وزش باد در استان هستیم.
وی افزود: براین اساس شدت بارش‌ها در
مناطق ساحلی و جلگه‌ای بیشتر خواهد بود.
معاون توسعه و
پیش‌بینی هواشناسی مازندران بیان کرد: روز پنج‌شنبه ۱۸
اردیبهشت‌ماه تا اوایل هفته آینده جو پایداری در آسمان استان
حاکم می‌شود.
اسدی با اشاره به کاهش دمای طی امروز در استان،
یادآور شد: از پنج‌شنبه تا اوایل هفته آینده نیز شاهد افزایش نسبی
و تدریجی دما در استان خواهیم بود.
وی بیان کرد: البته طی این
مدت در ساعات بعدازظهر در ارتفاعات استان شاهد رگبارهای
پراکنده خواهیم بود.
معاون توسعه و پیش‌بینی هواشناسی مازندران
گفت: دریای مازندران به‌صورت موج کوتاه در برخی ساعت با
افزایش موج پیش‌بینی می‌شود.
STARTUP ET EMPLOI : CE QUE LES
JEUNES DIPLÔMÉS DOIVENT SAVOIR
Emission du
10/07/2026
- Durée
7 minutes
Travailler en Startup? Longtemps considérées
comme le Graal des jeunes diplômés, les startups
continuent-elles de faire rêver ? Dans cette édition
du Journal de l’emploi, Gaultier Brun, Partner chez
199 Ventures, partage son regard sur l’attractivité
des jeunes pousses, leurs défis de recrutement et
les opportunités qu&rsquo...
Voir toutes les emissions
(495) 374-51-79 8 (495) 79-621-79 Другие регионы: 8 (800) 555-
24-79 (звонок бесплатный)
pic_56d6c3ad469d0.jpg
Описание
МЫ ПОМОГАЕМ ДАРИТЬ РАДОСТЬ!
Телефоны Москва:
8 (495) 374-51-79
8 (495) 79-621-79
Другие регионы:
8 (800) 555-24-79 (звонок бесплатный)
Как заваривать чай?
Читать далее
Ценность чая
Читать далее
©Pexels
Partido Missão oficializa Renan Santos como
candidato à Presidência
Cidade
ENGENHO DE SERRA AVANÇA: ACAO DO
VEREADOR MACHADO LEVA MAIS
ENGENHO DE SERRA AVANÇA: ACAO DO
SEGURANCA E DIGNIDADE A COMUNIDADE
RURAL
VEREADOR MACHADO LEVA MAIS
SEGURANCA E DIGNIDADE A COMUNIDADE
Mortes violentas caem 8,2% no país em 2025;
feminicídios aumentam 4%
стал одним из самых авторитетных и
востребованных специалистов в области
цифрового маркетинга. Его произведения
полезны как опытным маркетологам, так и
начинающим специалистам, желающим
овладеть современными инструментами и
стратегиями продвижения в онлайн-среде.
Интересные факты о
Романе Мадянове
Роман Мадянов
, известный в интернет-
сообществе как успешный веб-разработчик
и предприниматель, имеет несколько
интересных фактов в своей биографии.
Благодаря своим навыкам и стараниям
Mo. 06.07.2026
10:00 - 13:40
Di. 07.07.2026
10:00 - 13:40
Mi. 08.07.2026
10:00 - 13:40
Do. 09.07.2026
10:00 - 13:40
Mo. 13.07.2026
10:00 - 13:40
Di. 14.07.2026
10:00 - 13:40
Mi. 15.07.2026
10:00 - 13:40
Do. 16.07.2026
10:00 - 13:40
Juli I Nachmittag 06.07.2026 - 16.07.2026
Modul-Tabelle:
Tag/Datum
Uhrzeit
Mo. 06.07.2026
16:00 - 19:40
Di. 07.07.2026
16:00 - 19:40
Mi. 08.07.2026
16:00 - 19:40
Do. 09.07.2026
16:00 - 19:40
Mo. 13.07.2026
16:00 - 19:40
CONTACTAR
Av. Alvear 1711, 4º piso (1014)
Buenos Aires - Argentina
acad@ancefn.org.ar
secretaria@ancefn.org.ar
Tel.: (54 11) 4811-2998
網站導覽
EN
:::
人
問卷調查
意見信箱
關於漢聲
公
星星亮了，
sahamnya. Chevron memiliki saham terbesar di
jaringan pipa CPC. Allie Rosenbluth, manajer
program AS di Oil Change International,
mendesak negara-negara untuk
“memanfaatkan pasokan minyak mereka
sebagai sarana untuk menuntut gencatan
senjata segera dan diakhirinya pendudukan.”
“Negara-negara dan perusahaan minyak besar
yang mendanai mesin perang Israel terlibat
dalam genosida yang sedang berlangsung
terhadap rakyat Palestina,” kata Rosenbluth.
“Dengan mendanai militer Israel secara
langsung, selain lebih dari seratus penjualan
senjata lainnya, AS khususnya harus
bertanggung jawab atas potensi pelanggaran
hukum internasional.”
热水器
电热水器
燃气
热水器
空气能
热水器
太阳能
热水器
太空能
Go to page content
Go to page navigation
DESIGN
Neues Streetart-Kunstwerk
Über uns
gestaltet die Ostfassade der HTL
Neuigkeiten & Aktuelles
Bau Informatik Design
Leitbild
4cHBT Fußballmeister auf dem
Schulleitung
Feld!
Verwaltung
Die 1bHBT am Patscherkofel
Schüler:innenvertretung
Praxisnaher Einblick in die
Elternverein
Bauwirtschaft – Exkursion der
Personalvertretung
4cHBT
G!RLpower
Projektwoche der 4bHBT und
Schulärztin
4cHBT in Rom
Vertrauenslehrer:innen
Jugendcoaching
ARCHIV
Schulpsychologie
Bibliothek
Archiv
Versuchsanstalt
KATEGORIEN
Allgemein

::::::::::

### WORK REQUIRED
Which of the lines above contain "شنبه"? Return them all.

### RESULT OF THIS EXERCISE
پیش‌بینی هواشناسی مازندران بیان کرد: روز پنج‌شنبه ۱۸
یادآور شد: از پنج‌شنبه تا اوایل هفته آینده نیز شاهد افزایش نسبی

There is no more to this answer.